An exact reproduction of the records is required. Images must be left out.
____________________
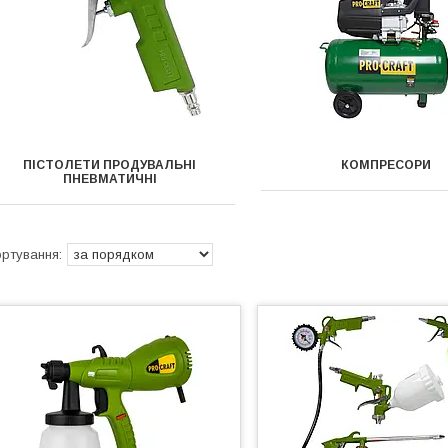
ПІСТОЛЕТИ ПРОДУВАЛЬНІ
КОМПРЕСОРИ
ПНЕВМАТИЧНІ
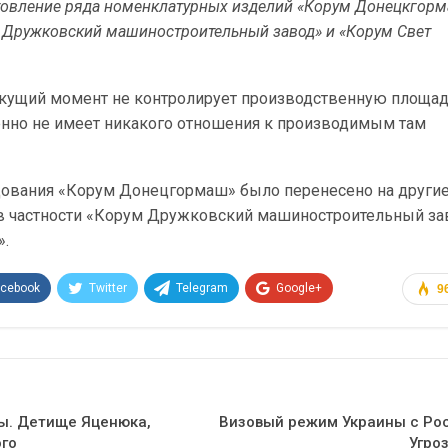
отовление ряда номенклатурных изделий «Корум Донецкгор
м Дружковский машиностроительный завод» и «Корум Свет
екущий момент не контролирует производственную площад
енно не имеет никакого отношения к производимым там
ования «Корум Донецгормаш» было перенесено на други
в частности «Корум Дружковский машиностроительный за
».
acebook
Twitter
Telegram
Google+
9
Эл. адрес
ы. Детище Яценюка,
Визовый режим Украины с Рос
ого
Угро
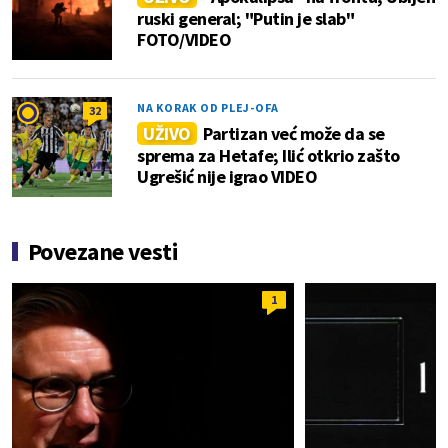
ruski general; "Putin je slab"
FOTO/VIDEO
NA KORAK OD PLEJ-OFA
32
UŽIVO
Partizan već može da se
sprema za Hetafe; Ilić otkrio zašto
Ugrešić nije igrao VIDEO
Povezane vesti
1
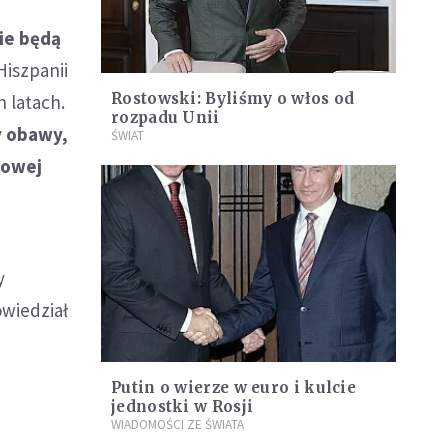
ie będą
Hiszpanii
Rostowski: Byliśmy o włos od
h latach.
rozpadu Unii
y obawy,
ŚWIAT
towej
y
owiedział
Putin o wierze w euro i kulcie
jednostki w Rosji
WIADOMOŚCI ZE ŚWIATA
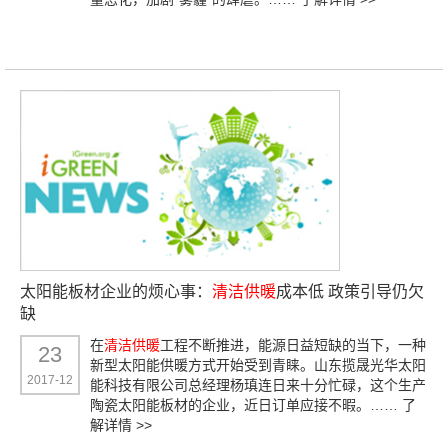
太阳能板材企业的烦心事：
清洁供暖
成本低 政策引导仍欠
缺
在
清洁供暖
工程不断推进，能源日益短缺的当下，一种
23
新型太阳能供暖方式开始受到青睐。山东揽晟光华太阳
2017-12
能科技有限公司总经理杨瑱连日来十分忙碌，这个生产
陶瓷太阳能板材的企业，近日订单应接不暇。……
了
解详情 >>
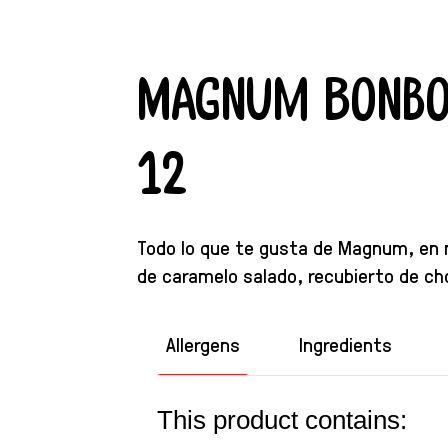
Magnum Bonbo
12
Todo lo que te gusta de Magnum, en n
de caramelo salado, recubierto de ch
Allergens
Ingredients
This product contains:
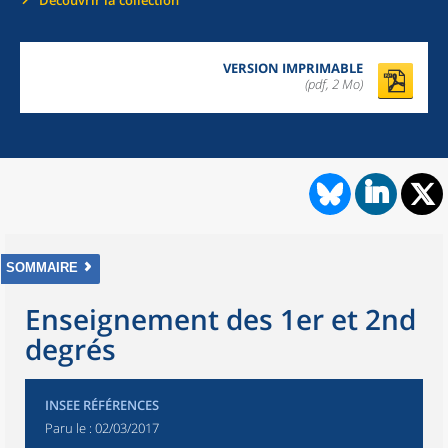
Découvrir la collection
VERSION IMPRIMABLE
(pdf, 2 Mo)
SOMMAIRE
Enseignement des 1er et 2nd
degrés
INSEE RÉFÉRENCES
Paru le :
02/03/2017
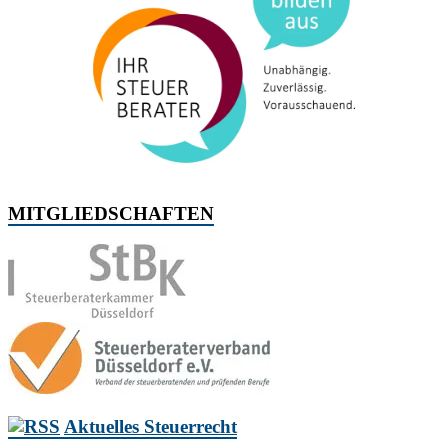
MITGLIEDSCHAFTEN
Aktuelles Steuerrecht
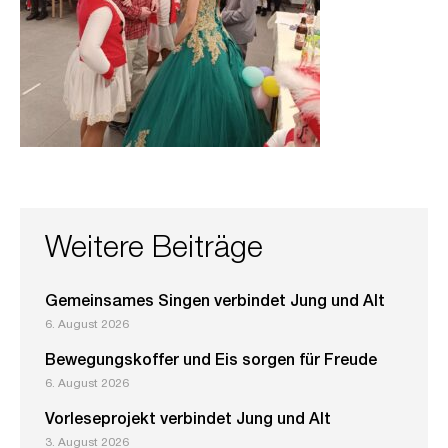
Weitere Beiträge
Gemeinsames Singen verbindet Jung und Alt
6. August 2026
Bewegungskoffer und Eis sorgen für Freude
6. August 2026
Vorleseprojekt verbindet Jung und Alt
3. August 2026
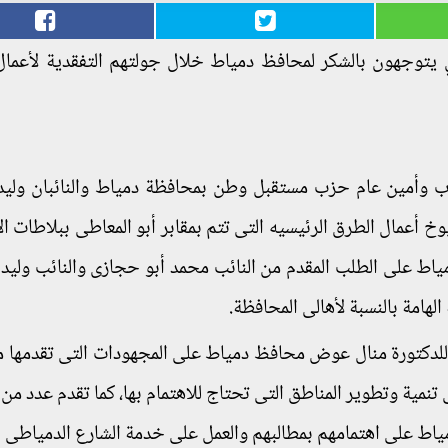
يتوجهون بالشكر لمحافظ دمياط خلال جولتهم التفقدية لأعم
ب وأمين عام حزب مستقبل وطن بمحافظة دمياط والنائبان ولي
أعمال الطرق الرئيسيه التى تتم بمقابر أبو المعاطى ببلاطات الا
ط على الطلب المقدم من النائب محمد أبو حجازى والنائب وليدا
الهامة بالنسبة لأهالى المحافظة.
للدكتورة منال عوض محافظ دمياط على المجهودات التى تقدمها 
نمية وتطوير المناطق التى تحتاج للاهتمام بها، كما تقدم عدد من 
اط على اهتمامهم بمطالبهم والعمل على خدمة الشارع الدمياطى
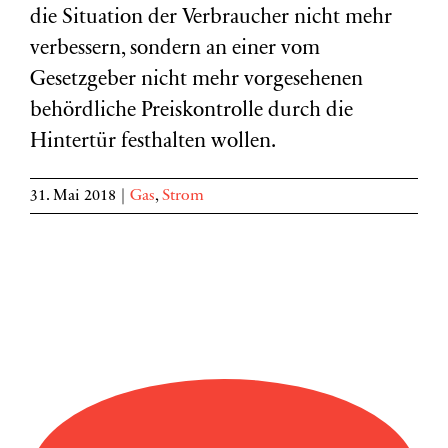
die Situation der Verbraucher nicht mehr
verbessern, sondern an einer vom
Gesetzgeber nicht mehr vorgesehenen
behördliche Preiskontrolle durch die
Hintertür festhalten wollen.
31. Mai 2018
|
Gas
,
Strom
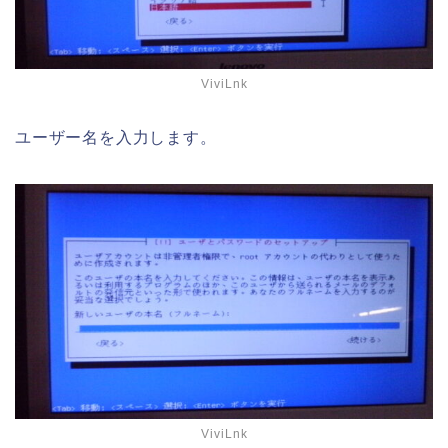
ViviLnk
ユーザー名を入力します。
ViviLnk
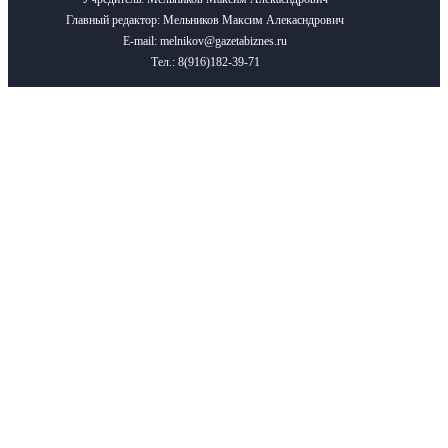
Главный редактор: Мельников Максим Алекасндрович
E-mail: melnikov@gazetabiznes.ru
Тел.: 8(916)182-39-71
____________________
■ **OUTPUT OF THE EXERCISE**
ПІСТОЛЕТИ ПРОДУВАЛЬНІ
КОМПРЕСОРИ
ПНЕВМАТИЧНІ
отовление ряда номенклатурных изделий «Корум Донецкгор
м Дружковский машиностроительный завод» и «Корум Свет
екущий момент не контролирует производственную площад
енно не имеет никакого отношения к производимым там
ования «Корум Донецгормаш» было перенесено на други
в частности «Корум Дружковский машиностроительный за
».
acebook
Twitter
Telegram
Google+
9
Эл. адрес
ы. Детище Яценюка,
Визовый режим Украины с Рос
ого
Угро
ruski general; "Putin je slab"
FOTO/VIDEO
NA KORAK OD PLEJ-OFA
32
UŽIVO
Partizan već može da se
sprema za Hetafe; Ilić otkrio zašto
Ugrešić nije igrao VIDEO
Povezane vesti
1
ie będą
Hiszpanii
Rostowski: Byliśmy o włos od
h latach.
rozpadu Unii
y obawy,
ŚWIAT
towej
y
owiedział
Putin o wierze w euro i kulcie
jednostki w Rosji
WIADOMOŚCI ZE ŚWIATA
太阳能板材企业的烦心事：
清洁供暖
成本低 政策引导仍欠
缺
在
清洁供暖
工程不断推进，能源日益短缺的当下，一种
23
新型太阳能供暖方式开始受到青睐。山东揽晟光华太阳
2017-12
能科技有限公司总经理杨瑱连日来十分忙碌，这个生产
陶瓷太阳能板材的企业，近日订单应接不暇。……
了
解详情 >>
Magnum Bonbo
12
Todo lo que te gusta de Magnum, en n
de caramelo salado, recubierto de ch
Allergens
Ingredients
This product contains:
Découvrir la collection
VERSION IMPRIMABLE
(pdf, 2 Mo)
SOMMAIRE
Enseignement des 1er et 2nd
degrés
INSEE RÉFÉRENCES
Paru le :
02/03/2017
MITGLIEDSCHAFTEN
Aktuelles Steuerrecht
Weitere Beiträge
Gemeinsames Singen verbindet Jung und Alt
6. August 2026
Bewegungskoffer und Eis sorgen für Freude
6. August 2026
Vorleseprojekt verbindet Jung und Alt
3. August 2026
يتوجهون بالشكر لمحافظ دمياط خلال جولتهم التفقدية لأعم
ب وأمين عام حزب مستقبل وطن بمحافظة دمياط والنائبان ولي
أعمال الطرق الرئيسيه التى تتم بمقابر أبو المعاطى ببلاطات الا
ط على الطلب المقدم من النائب محمد أبو حجازى والنائب وليدا
الهامة بالنسبة لأهالى المحافظة.
للدكتورة منال عوض محافظ دمياط على المجهودات التى تقدمها 
نمية وتطوير المناطق التى تحتاج للاهتمام بها، كما تقدم عدد من 
اط على اهتمامهم بمطالبهم والعمل على خدمة الشارع الدمياطى
die Situation der Verbraucher nicht mehr
verbessern, sondern an einer vom
Gesetzgeber nicht mehr vorgesehenen
behördliche Preiskontrolle durch die
Hintertür festhalten wollen.
31. Mai 2018
|
Gas
,
Strom
ViviLnk
ユーザー名を入力します。
ViviLnk
Главный редактор: Мельников Максим Алекасндрович
E-mail: melnikov@gazetabiznes.ru
Тел.: 8(916)182-39-71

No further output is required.